━━━ SOURCE EXCERPT ━━━

We went up to Agromarina de Panama for a couple of weeks to learn how they did things, and Yoshe taught us how to run the feed trials. That’s when I first met Bill More, who became general manager of the farm, one of the largest and most successful in the Western Hemisphere—certainly, one of the oldest. David Drennan (currently managing a shrimp hatchery in the Dominica Republic), Harvey Persyn (currently a successful consultant who, at the time, was working for Purina in Crystal River, Florida), Ron Staha (currently manager of a large hatchery in Panama) and Joseph Mountain (who had a long career at Granjas Marinas San Bernardo in Honduras, now the largest shrimp farm in the Western Hemisphere) were all working for Purina.
Later, using Purina feeds, our group introduced the first commercial shrimp feeds in Ecuador.

━━━ DATA EXCERPTS ━━━

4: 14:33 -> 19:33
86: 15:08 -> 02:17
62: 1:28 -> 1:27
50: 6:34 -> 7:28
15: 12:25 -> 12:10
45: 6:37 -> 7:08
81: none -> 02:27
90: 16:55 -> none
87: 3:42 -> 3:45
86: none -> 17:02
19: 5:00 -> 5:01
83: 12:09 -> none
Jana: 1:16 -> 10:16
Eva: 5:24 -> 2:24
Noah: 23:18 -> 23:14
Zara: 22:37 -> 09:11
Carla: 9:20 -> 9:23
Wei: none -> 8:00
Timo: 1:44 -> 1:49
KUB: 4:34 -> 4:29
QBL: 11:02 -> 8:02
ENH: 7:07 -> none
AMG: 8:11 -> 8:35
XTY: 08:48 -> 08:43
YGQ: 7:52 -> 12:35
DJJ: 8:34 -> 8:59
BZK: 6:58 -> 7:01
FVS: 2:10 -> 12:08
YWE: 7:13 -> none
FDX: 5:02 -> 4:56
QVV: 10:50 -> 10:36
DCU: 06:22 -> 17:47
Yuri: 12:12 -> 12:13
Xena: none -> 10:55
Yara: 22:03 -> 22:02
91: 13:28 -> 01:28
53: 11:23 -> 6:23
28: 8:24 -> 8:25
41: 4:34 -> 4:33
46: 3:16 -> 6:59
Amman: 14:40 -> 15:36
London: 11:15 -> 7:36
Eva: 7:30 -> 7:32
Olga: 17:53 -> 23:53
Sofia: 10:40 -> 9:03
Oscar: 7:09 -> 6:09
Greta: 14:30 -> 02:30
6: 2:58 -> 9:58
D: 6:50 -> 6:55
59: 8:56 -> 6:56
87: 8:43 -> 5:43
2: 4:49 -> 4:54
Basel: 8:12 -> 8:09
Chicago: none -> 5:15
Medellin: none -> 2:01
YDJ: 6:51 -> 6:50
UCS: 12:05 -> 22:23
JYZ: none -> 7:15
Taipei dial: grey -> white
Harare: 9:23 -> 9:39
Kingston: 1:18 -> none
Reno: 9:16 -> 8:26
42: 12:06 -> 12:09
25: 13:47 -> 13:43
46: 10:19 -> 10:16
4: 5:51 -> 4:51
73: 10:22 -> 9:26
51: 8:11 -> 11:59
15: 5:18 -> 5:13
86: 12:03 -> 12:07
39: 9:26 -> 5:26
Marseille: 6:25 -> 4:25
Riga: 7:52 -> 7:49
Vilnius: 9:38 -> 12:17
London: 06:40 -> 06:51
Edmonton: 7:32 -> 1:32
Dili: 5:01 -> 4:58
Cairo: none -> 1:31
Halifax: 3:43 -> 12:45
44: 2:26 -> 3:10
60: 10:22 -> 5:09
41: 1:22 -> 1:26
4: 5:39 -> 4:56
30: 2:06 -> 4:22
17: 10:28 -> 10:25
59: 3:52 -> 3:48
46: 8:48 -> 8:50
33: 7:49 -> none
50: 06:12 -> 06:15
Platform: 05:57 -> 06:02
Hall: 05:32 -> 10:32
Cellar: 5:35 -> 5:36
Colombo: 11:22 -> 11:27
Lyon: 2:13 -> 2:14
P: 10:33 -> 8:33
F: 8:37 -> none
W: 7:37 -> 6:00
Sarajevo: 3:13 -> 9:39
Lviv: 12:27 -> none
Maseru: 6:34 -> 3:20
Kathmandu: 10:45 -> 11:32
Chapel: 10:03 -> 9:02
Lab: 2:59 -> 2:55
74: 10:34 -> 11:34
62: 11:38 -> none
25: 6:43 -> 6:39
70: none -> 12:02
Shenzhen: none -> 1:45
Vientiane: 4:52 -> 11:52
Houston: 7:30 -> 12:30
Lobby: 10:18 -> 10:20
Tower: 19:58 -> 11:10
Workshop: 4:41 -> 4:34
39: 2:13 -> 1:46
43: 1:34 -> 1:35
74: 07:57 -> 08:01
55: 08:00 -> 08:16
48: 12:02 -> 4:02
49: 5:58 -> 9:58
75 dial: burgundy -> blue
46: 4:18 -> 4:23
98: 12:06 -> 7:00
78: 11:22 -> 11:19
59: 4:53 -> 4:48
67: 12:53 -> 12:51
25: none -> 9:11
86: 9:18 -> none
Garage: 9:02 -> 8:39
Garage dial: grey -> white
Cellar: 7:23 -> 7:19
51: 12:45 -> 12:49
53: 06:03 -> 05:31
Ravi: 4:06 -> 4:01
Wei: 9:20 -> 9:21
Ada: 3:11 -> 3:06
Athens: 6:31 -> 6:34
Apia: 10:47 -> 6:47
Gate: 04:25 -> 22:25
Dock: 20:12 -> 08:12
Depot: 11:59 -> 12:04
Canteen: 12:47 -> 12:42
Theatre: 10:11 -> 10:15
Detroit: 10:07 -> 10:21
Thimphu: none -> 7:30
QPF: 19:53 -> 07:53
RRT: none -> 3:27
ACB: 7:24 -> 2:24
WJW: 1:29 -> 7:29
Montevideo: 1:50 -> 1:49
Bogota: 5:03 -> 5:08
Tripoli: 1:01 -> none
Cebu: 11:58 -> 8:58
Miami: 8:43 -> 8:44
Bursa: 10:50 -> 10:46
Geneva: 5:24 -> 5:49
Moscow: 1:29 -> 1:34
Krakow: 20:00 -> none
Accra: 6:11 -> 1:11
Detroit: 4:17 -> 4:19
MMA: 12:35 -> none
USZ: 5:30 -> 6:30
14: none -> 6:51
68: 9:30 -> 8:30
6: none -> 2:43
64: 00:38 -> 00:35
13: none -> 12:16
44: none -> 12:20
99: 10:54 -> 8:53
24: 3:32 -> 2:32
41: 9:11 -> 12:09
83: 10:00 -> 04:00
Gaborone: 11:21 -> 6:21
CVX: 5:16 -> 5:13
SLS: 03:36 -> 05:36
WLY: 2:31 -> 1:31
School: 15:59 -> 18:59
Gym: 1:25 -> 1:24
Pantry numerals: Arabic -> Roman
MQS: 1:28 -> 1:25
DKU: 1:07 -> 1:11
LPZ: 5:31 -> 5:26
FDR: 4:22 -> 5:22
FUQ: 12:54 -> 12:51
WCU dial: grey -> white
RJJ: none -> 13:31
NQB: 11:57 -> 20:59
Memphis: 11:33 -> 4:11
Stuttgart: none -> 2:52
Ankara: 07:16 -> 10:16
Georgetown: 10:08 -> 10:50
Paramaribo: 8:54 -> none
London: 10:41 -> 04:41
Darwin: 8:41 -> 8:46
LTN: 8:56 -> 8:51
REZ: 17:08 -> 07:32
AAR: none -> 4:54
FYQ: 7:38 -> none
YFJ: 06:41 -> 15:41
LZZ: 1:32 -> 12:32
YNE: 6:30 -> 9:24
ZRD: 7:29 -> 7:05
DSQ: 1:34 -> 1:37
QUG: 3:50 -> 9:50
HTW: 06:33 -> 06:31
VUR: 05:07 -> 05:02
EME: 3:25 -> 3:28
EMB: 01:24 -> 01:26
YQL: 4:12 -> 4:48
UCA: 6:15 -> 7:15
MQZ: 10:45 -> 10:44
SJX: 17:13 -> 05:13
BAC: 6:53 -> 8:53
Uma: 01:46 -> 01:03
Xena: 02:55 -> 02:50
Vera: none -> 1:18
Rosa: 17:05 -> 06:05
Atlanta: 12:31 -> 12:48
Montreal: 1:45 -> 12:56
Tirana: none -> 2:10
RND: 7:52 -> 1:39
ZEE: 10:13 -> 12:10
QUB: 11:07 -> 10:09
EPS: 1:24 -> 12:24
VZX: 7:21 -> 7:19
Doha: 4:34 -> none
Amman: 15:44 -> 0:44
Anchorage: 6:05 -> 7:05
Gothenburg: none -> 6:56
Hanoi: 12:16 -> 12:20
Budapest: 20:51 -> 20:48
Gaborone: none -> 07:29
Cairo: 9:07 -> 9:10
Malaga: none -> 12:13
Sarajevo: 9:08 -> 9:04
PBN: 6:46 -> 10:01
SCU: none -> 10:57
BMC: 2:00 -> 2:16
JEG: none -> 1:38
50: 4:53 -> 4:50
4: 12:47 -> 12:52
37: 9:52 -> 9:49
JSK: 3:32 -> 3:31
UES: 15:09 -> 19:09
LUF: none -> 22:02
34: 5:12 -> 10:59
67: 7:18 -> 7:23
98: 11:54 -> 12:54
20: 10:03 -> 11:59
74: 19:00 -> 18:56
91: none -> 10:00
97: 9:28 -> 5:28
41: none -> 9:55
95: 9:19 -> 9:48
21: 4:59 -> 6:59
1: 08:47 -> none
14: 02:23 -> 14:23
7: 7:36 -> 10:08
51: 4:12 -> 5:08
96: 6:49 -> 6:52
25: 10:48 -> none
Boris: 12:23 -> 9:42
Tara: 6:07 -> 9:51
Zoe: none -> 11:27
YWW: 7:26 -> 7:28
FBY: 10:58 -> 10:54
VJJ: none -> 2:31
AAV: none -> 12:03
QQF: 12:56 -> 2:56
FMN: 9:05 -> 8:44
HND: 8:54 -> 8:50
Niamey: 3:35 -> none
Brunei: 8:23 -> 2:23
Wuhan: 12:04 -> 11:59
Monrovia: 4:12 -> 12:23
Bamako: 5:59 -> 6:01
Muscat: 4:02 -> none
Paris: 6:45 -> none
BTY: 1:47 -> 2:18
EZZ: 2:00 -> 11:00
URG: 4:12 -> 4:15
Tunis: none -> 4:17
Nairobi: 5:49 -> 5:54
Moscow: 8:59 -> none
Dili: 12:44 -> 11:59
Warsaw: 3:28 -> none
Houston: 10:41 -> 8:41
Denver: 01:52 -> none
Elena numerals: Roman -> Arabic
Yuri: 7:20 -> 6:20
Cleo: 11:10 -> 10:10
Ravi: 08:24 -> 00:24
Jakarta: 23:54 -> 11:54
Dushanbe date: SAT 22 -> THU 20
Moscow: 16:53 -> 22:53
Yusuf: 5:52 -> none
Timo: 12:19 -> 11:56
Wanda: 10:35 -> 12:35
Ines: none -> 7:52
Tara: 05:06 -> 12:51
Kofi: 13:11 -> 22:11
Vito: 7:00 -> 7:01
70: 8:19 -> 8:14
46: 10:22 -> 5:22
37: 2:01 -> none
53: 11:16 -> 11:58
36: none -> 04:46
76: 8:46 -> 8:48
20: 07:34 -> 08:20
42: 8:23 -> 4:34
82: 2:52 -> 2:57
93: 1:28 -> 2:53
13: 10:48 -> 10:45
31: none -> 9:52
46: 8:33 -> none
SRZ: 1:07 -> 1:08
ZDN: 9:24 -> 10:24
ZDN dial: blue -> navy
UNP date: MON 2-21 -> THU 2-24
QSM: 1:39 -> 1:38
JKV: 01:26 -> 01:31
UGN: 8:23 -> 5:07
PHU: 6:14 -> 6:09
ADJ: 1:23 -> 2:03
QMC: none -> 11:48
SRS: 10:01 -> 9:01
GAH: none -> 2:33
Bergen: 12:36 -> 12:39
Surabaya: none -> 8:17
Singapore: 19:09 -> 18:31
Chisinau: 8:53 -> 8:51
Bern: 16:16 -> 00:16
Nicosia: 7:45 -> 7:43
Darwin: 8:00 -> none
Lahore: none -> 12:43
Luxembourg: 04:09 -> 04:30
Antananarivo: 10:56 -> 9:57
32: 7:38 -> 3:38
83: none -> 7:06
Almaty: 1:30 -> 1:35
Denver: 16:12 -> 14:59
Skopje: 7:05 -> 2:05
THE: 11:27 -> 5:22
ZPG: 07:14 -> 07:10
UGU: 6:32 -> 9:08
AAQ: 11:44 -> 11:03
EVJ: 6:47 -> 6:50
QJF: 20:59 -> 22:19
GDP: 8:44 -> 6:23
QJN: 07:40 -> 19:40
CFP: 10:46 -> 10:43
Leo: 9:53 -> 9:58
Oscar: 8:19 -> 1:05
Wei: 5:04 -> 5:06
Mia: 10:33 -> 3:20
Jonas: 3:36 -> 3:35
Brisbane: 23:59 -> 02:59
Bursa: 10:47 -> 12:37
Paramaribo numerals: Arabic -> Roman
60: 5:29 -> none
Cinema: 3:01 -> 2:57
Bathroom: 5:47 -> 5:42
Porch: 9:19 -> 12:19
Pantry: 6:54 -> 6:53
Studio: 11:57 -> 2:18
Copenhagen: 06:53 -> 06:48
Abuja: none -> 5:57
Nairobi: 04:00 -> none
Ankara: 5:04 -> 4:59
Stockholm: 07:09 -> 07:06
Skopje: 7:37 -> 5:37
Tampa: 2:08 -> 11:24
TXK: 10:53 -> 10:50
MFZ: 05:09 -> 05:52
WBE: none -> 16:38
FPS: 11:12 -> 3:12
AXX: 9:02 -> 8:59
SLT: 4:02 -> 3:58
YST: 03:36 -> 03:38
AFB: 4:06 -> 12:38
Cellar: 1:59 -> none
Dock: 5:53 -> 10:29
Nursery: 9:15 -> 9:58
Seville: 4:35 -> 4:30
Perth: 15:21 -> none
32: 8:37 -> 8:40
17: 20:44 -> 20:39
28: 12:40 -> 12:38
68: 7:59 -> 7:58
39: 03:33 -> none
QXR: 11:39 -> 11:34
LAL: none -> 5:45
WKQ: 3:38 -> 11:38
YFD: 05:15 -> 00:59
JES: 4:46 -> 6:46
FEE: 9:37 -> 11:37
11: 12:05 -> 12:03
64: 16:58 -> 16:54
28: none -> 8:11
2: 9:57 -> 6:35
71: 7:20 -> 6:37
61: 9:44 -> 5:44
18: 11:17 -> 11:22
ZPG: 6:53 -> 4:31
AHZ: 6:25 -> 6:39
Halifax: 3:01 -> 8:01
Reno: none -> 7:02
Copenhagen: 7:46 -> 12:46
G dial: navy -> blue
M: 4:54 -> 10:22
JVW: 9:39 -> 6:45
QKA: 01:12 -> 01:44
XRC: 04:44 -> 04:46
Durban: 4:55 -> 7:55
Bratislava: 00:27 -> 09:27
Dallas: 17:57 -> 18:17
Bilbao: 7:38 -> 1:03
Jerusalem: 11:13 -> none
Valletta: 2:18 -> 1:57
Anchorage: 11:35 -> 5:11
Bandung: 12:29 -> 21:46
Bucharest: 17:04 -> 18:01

━━━

TASK DETAILS:
Pick up the shrimp feed account after its last sentence and write the next part. You can leave the entries out of this.

REPLY TO THE TASK:
After we built the Balao farm and brought it into production, we used it as a demonstration project to expand shrimp farming in Ecuador. We trained the first postlarvae collectors, not with push nets out in the ocean but with canoes and dip nets in the local estuaries. We didn’t know about the coastal postlarvae resource. We taught the collectors where to look for postlarvae, how to judge their quality, how to identify them, how to count them, how to acclimate them, and how to stock them. In the beginning, that was ninety percent of our job. The other farms in Ecuador pumped water into their ponds and grew whatever postlarvae came in with the water.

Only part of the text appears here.